I’ve been a tomboy almost all my life. I vaguely remember big bows, fake heels and flowery dresses, but that stage didn’t last very long. I’m a woman who would define herself as more comfortable with the salty dogs rather than tea-sipping women.

As I’ve gotten older, I’ve realized femininity addresses a much broader spectrum than those two extremes. You can enjoy hunting and still like make-up. You can be tough and still need a shoulder to cry on. You can be a woman and still stand on your own. You don’t have to sacrifice being a woman in order to be somebody worth respecting.

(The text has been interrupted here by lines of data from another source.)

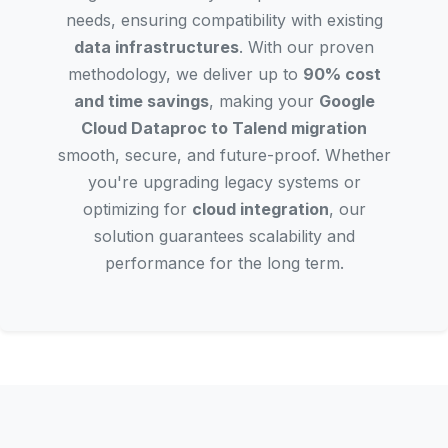
needs, ensuring compatibility with existing
data infrastructures
. With our proven
methodology, we deliver up to
90% cost
and time savings
, making your
Google
Cloud Dataproc to Talend migration
smooth, secure, and future-proof. Whether
you're upgrading legacy systems or
optimizing for
cloud integration
, our
solution guarantees scalability and
performance for the long term.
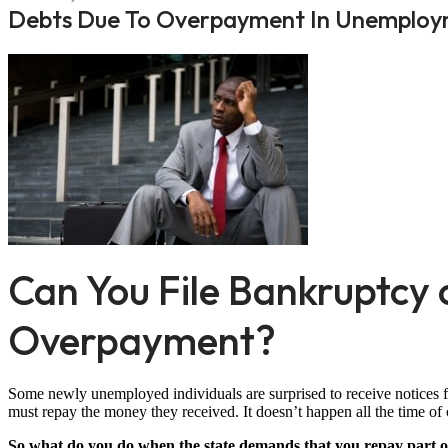
Debts Due To Overpayment In Unemploym
Can You File Bankruptc
Overpayment?
Some newly unemployed individuals are surprised to receive notices f
must repay the money they received. It doesn’t happen all the time of c
So what do you do when the state demands that you repay part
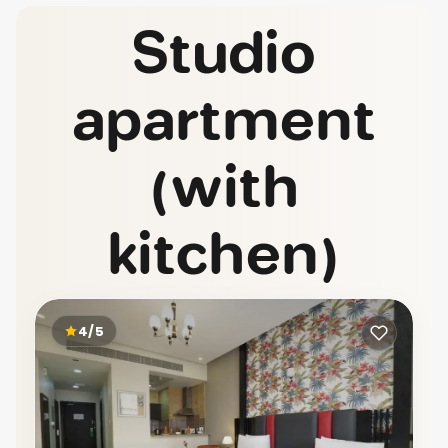
Studio
apartment
(with
kitchen)
4/5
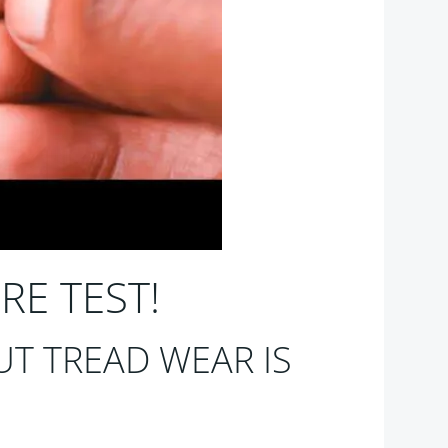
RE TEST!
T TREAD WEAR IS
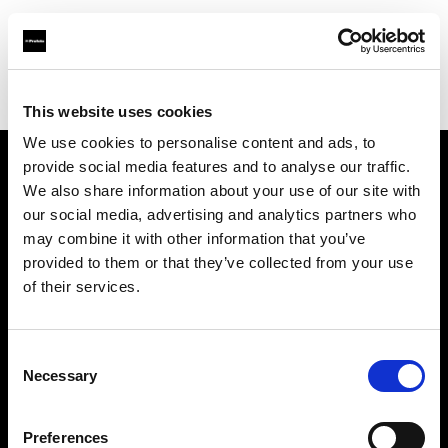
Profoto.com - The premium lighting brand for video and stills
Find your local dealer
Studio Spot
This website uses cookies
We use cookies to personalise content and ads, to
provide social media features and to analyse our traffic.
About us
We also share information about your use of our site with
our social media, advertising and analytics partners who
may combine it with other information that you’ve
Contact
provided to them or that they’ve collected from your use
of their services.
Support
Careers
Consent
Necessary
Selection
Press
Preferences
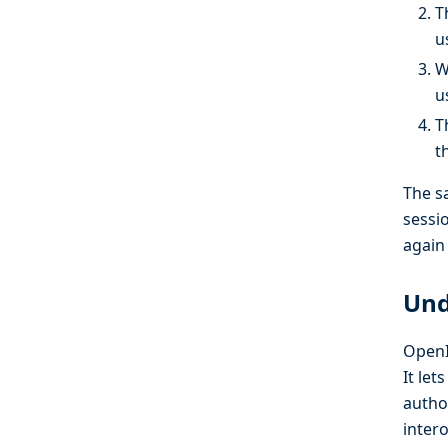
T
u
W
u
T
t
The s
sessi
again 
Und
OpenI
It let
autho
inter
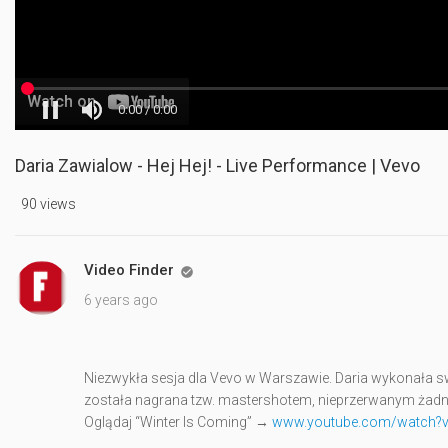
Daria Zawialow - Hej Hej! - Live Performance | Vevo
90 views
Video Finder

6 years ago
Niezwykła sesja dla Vevo w Warszawie. Daria wykonała swó
została nagrana tzw. mastershotem, nieprzerwanym żad
Oglądaj “Winter Is Coming” →
www.youtube.com/watch?v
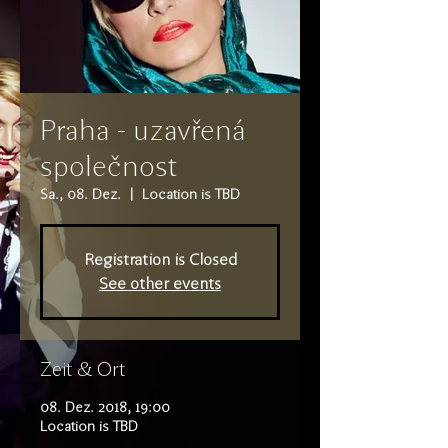
Praha - uzavřená
společnost
Sa., 08. Dez.
  |  
Location is TBD
Registration is Closed
See other events
Zeit & Ort
08. Dez. 2018, 19:00
Location is TBD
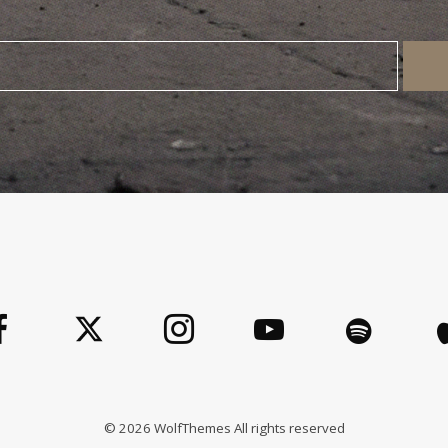
©
2026
WolfThemes All rights reserved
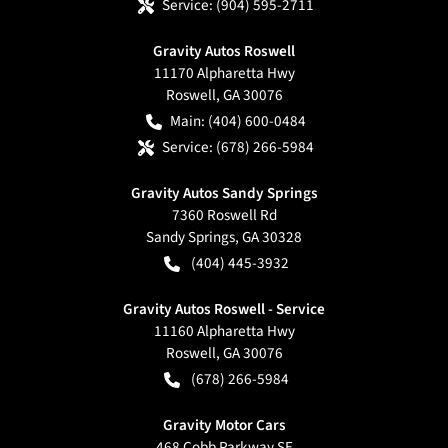
Service:
(904) 595-2711
Gravity Autos Roswell
11170 Alpharetta Hwy
Roswell
,
GA
30076
Main:
(404) 600-0484
Service:
(678) 266-5984
Gravity Autos Sandy Springs
7360 Roswell Rd
Sandy Springs
,
GA
30328
(404) 445-3932
Gravity Autos Roswell - Service
11160 Alpharetta Hwy
Roswell
,
GA
30076
(678) 266-5984
Gravity Motor Cars
468 Cobb Parkway SE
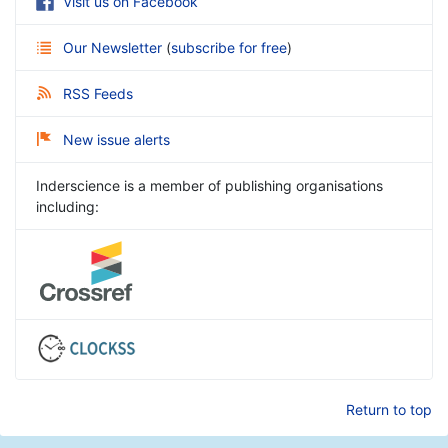
Visit us on Facebook
Our Newsletter
(
subscribe for free
)
RSS Feeds
New issue alerts
Inderscience is a member of publishing organisations
including:
Return to top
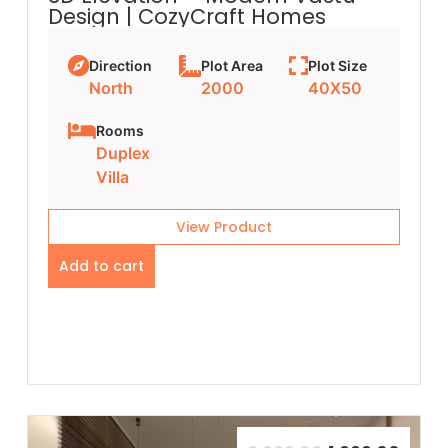
Design | CozyCraft Homes
Direction
Plot Area
Plot Size
North
2000
40X50
Rooms
Duplex
Villa
View Product
Add to cart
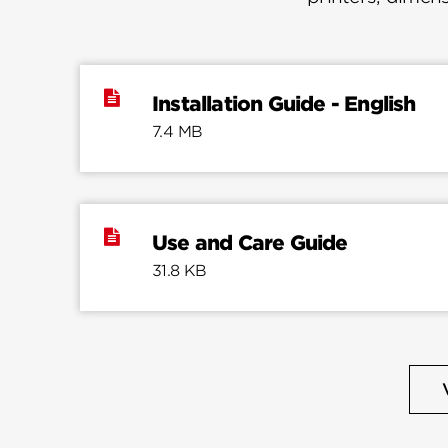
Installation Guide - English
7.4 MB
Use and Care Guide
31.8 KB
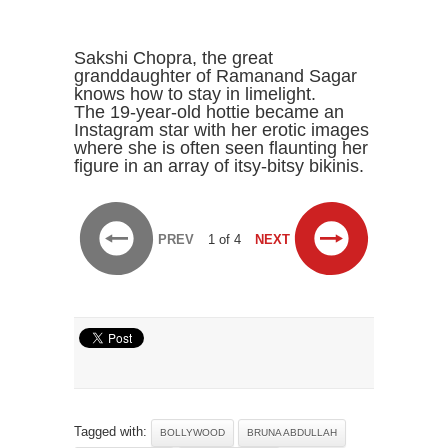
Sakshi Chopra, the great
granddaughter of Ramanand Sagar
knows how to stay in limelight.
The 19-year-old hottie became an
Instagram star with her erotic images
where she is often seen flaunting her
figure in an array of itsy-bitsy bikinis.
PREV
1 of 4
NEXT
Tagged with:
BOLLYWOOD
BRUNA ABDULLAH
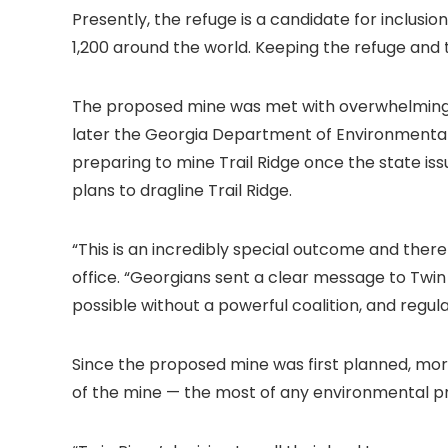
Presently, the refuge is a candidate for inclusio
1,200 around the world. Keeping the refuge and 
The proposed mine was met with overwhelming pu
later the Georgia Department of Environmental 
preparing to mine Trail Ridge once the state is
plans to dragline Trail Ridge.
“This is an incredibly special outcome and ther
office. “Georgians sent a clear message to Twin
possible without a powerful coalition, and regu
Since the proposed mine was first planned, mo
of the mine — the most of any environmental pro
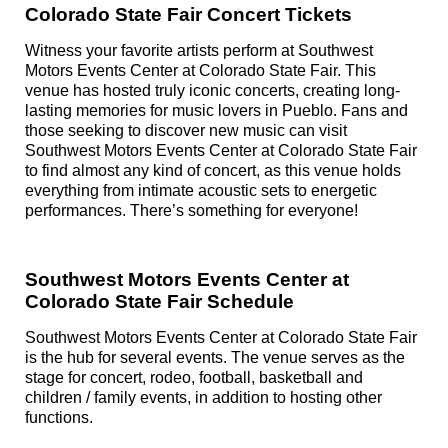
Colorado State Fair Concert Tickets
Witness your favorite artists perform at Southwest
Motors Events Center at Colorado State Fair. This
venue has hosted truly iconic concerts, creating long-
lasting memories for music lovers in Pueblo. Fans and
those seeking to discover new music can visit
Southwest Motors Events Center at Colorado State Fair
to find almost any kind of concert, as this venue holds
everything from intimate acoustic sets to energetic
performances. There’s something for everyone!
Southwest Motors Events Center at
Colorado State Fair Schedule
Southwest Motors Events Center at Colorado State Fair
is the hub for several events. The venue serves as the
stage for concert, rodeo, football, basketball and
children / family events, in addition to hosting other
functions.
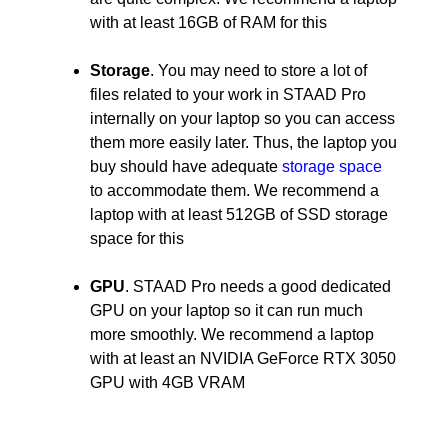
with at least 16GB of RAM for this
Storage
. You may need to store a lot of
files related to your work in STAAD Pro
internally on your laptop so you can access
them more easily later. Thus, the laptop you
buy should have adequate
storage space
to accommodate them. We recommend a
laptop with at least 512GB of SSD storage
space for this
GPU
. STAAD Pro needs a good dedicated
GPU on your laptop so it can run much
more smoothly. We recommend a laptop
with at least an NVIDIA GeForce RTX 3050
GPU with 4GB VRAM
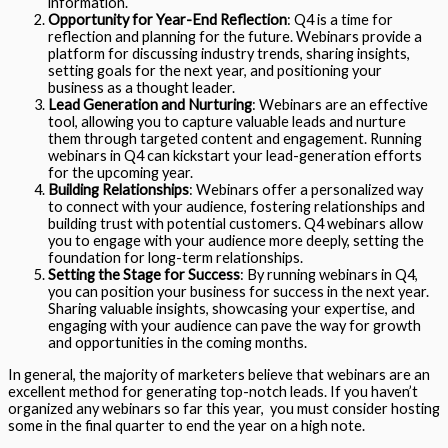
information.
Opportunity for Year-End Reflection
: Q4 is a time for
reflection and planning for the future. Webinars provide a
platform for discussing industry trends, sharing insights,
setting goals for the next year, and positioning your
business as a thought leader.
Lead Generation and Nurturing
: Webinars are an effective
tool, allowing you to capture valuable leads and nurture
them through targeted content and engagement. Running
webinars in Q4 can kickstart your lead-generation efforts
for the upcoming year.
Building Relationships
: Webinars offer a personalized way
to connect with your audience, fostering relationships and
building trust with potential customers. Q4 webinars allow
you to engage with your audience more deeply, setting the
foundation for long-term relationships.
Setting the Stage for Success
: By running webinars in Q4,
you can position your business for success in the next year.
Sharing valuable insights, showcasing your expertise, and
engaging with your audience can pave the way for growth
and opportunities in the coming months.
In general, the majority of marketers believe that webinars are an
excellent method for generating top-notch leads. If you haven’t
organized any webinars so far this year, you must consider hosting
some in the final quarter to end the year on a high note.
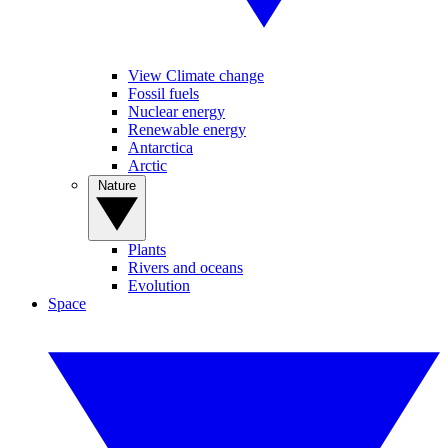
View Climate change
Fossil fuels
Nuclear energy
Renewable energy
Antarctica
Arctic
Nature
Plants
Rivers and oceans
Evolution
Space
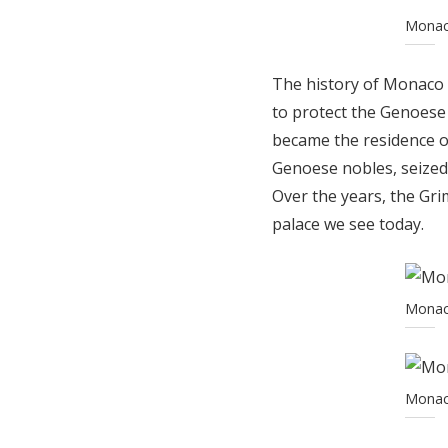
Monaco
The history of Monaco P
to protect the Genoese 
became the residence o
Genoese nobles, seized 
Over the years, the Gri
palace we see today.
Monaco
Monaco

To some, it is ridiculous to point out such a concept. Of course all those things can encompass being a woman. However, needing each other, learning it’s okay to need one-on-one time with a girlfriend, can still blow our minds. If you’re anything like me, you try to hide the fact that coffee with a girlfriend is feeding your soul almost more than alone time in the woods ever could.

If that’s you, I have a challenge for you. Accept that “girl time” as a gift from your loving Father who knows your soul’s needs more than you do. Be okay with needing a knowing glance when you admit to a struggle with your spouse or your self-worth. Don’t deny God the privilege of answering your heart’s needs through another woman.

Sometimes, it’s the otherwise unnecessary gifts like time with a girlfriend that remind us God sees our smallest needs. If He can answer the small things our hearts desire, we have proof that He can answer the big desires as well.